Smokeless Tobacco Takes New Shape

LOS ANGELES -- A growing number of anti-smoking researchers and public health advocates are suggesting that hard-core smokers who can't kick the habit would be better off switching to new smokeless tobacco products, reported the Los Angeles Times.

With slogans such as "Spit-free" and "For when you can't smoke," these products are clean, discreet, last about 30 minutes and come in mint, wintergreen and other flavors. Some go down easily, dissolving much like a breath mint, while others look like tiny, tobacco-filled teabags, tucked into the side of the mouth and discarded like chewing gum.

Though no one is calling the products "safe" -- any tobacco that has been cured contains some carcinogens -- numerous epidemiological studies have shown that smokeless tobacco is far less likely to cause any type of cancer, including oral cancer, than cigarettes.
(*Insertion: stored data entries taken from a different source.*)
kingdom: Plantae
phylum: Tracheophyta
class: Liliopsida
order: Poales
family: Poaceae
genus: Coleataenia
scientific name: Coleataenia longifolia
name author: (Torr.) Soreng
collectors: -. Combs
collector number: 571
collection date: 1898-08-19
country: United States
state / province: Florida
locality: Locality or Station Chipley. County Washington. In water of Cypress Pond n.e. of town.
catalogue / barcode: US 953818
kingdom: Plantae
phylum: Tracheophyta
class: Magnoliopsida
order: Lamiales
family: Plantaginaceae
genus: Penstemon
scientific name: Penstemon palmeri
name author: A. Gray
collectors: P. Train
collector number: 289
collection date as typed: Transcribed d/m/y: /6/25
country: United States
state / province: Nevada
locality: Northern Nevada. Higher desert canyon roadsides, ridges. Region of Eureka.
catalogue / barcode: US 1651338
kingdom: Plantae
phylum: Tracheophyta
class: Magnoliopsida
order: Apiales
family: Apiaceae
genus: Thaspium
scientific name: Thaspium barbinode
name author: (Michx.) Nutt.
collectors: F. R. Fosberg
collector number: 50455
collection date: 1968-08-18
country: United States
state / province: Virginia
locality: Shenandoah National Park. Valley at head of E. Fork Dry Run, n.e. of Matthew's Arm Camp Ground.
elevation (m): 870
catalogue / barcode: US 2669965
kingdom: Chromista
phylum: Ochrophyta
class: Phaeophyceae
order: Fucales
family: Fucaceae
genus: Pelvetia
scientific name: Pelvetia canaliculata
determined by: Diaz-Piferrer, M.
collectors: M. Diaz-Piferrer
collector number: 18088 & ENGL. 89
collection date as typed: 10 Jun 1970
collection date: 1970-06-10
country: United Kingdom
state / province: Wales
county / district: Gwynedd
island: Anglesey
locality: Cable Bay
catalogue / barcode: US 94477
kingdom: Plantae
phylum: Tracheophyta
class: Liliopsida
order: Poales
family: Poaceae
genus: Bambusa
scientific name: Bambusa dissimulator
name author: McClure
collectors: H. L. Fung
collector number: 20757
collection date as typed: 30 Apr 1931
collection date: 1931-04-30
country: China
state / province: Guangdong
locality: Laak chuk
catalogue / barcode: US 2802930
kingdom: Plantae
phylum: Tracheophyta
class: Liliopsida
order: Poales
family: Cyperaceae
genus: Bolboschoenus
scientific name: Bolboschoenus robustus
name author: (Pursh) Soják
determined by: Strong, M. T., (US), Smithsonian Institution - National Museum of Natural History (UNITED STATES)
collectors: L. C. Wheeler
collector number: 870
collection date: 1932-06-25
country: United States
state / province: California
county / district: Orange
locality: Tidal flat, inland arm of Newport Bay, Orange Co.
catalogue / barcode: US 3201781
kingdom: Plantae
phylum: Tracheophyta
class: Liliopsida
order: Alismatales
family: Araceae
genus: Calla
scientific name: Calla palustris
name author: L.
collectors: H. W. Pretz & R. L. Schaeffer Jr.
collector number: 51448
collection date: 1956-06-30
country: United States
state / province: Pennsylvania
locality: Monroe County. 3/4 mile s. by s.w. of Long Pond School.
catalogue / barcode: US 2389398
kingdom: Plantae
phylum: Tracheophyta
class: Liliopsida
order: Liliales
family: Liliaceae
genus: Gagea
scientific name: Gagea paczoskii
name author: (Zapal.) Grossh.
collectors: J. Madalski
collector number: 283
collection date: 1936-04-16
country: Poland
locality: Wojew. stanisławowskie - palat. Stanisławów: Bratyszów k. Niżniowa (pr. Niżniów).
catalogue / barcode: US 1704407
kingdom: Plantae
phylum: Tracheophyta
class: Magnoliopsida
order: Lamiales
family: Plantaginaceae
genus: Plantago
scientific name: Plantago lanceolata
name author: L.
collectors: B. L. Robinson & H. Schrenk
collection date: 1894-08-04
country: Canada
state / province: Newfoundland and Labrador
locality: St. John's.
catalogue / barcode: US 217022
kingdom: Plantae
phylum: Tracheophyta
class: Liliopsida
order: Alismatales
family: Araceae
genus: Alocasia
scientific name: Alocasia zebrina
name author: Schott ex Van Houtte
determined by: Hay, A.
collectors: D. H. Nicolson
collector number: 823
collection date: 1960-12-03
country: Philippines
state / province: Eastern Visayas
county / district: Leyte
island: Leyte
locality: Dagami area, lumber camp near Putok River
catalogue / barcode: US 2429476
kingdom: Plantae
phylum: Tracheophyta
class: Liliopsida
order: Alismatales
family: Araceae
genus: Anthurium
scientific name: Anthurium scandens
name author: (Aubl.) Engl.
"If someone can't quit smoking, there is no question that smokeless is much safer. It doesn't cause heart or lung disease, and if it does cause cancer, it does so at a much lower rate," said Dr. Neal Benowitz, a professor of medicine at University of California, San Francisco, and director of its cancer center's Tobacco Control Program.

Gary Giovino, director of the Tobacco Control Research Program at the Roswell Park Cancer Institute in Buffalo, N.Y., agreed. "If everybody who smoked used these instead, there would be less disease."

With names that include Ariva and Stonewall, both made by Star Scientific Inc., and Revel, made by U.S. Smokeless Tobacco Co., which also makes the Copenhagen and Skoal brands, the new products have been rolled out in a few U.S. cities and are also available from their manufacturers' Web sites. They promise to deliver the nicotine fix smokers crave and take the edge off the physiological urge to light up.

Although the nicotine in cigarettes is powerfully addictive, it is the cigarette smoke -- not the nicotine -- that delivers the killer punch, possibly producing as many as 60 known carcinogens and about 5,000 other chemicals. Studies show that many people still believe that it is the nicotine that is the harmful element.

Many public health advocates fear that providing smokers with alternative products will keep them from quitting altogether, the healthiest option. They also fear that some nonsmokers, including teenagers, might start using them and, if they do, that the nicotine will encourage them to start smoking.